MessagePack is Arc's primary ingestion protocol, achieving 18M+ records per second. It uses a compact binary format.

Python Example

import msgpack
import requests

ARC_URL = "https://<instance-id>.arc.<region>.basekick.net"
ARC_TOKEN = "<your-token>"

# MessagePack payload: array of [measurement, tags, fields, timestamp_ns]
records = [
["events", {"source": "web"}, {"event_name": "page_view", "user_id": "u_8f3k2", "page": "/pricing"}, 1711200721000000000],
["events", {"source": "web"}, {"event_name": "signup", "user_id": "u_8f3k2", "page": "/signup"}, 1711200725000000000],
["events", {"source": "mobile"}, {"event_name": "page_view", "user_id": "u_9x7m1", "page": "/home"}, 1711200792000000000],
]

resp = requests.post(
f"{ARC_URL}/api/v1/write/msgpack",
headers={
"Authorization": f"Bearer {ARC_TOKEN}",
"Content-Type": "application/msgpack",
},
data=msgpack.packb(records),
)
print(resp.status_code) # 200

Line Protocol

Line protocol is a text-based format compatible with Telegraf and InfluxDB client libraries.

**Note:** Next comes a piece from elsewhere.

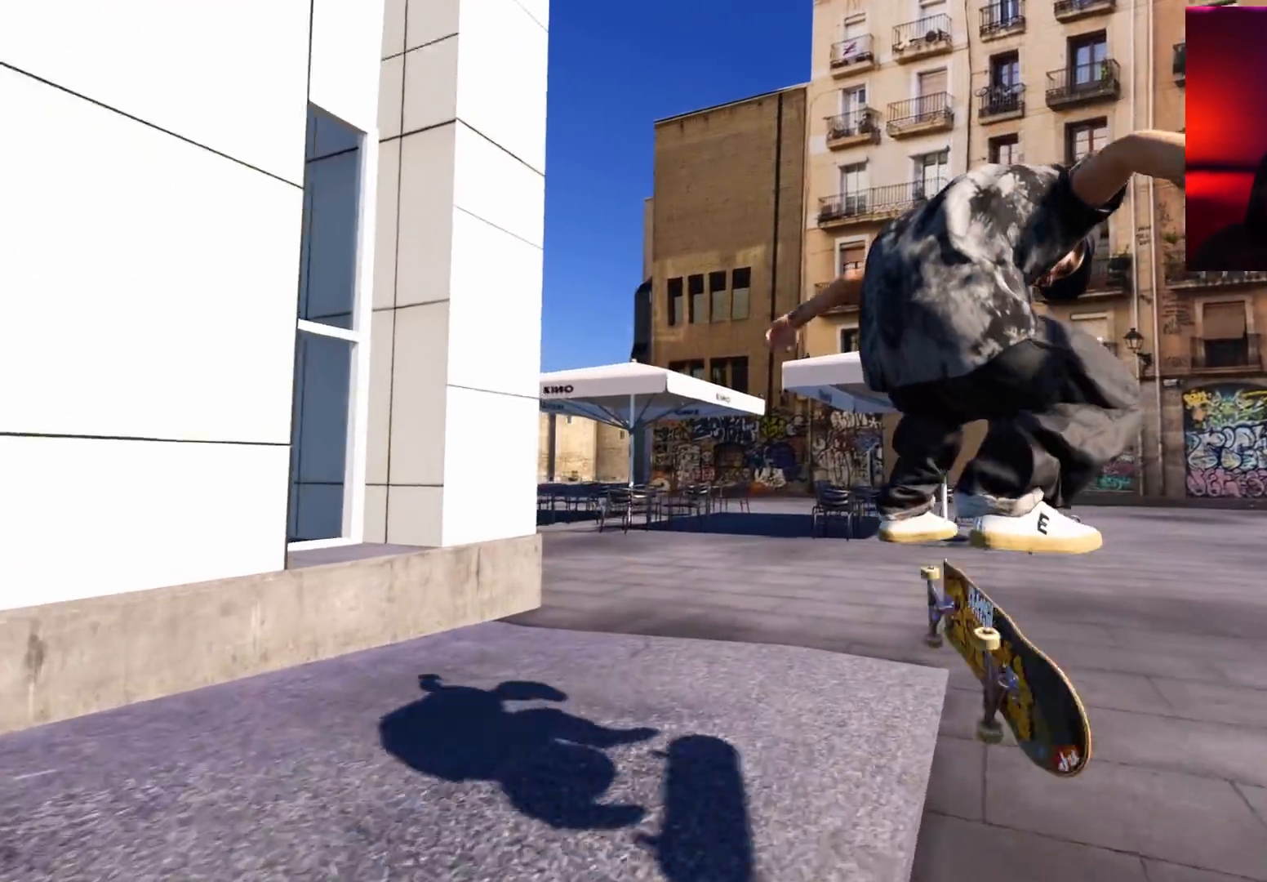
{"buttons": ["L2"], "left_stick": "center", "right_stick": "center", "events": [[133, "L2", "down"], [417, "L2", "up"], [500, "L2", "down"]]}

Each line represents one data point:

measurement,tag1=val1,tag2=val2 field1=value1,field2="string_value" timestamp_ns

curl Example

curl -X POST "https://<instance-id>.arc.<region>.basekick.net/api/v1/write/line-protocol?db=analytics" \
-H "Authorization: Bearer <your-token>" \
-H "Content-Type: text/plain" \
-d 'events,source=web event_name="page_view",user_id="u_8f3k2",page="/pricing" 1711200721000000000
events,source=web event_name="signup",user_id="u_8f3k2",page="/signup" 1711200725000000000
events,source=mobile event_name="page_view",user_id="u_9x7m1",page="/home" 1711200792000000000'

InfluxDB-Compatible Endpoint

Use the InfluxDB v1 write endpoint for drop-in compatibility with existing InfluxDB clients:

curl -X POST "https://<instance-id>.arc.<region>.basekick.net/write?db=analytics&p=<your-token>" \
-H "Content-Type: text/plain" \
-d 'events,source=web event_name="page_view",user_id="u_8f3k2",page="/pricing" 1711200721000000000'

This endpoint accepts the token via the p query parameter, making it compatible with InfluxDB client libraries that do not support Bearer token auth.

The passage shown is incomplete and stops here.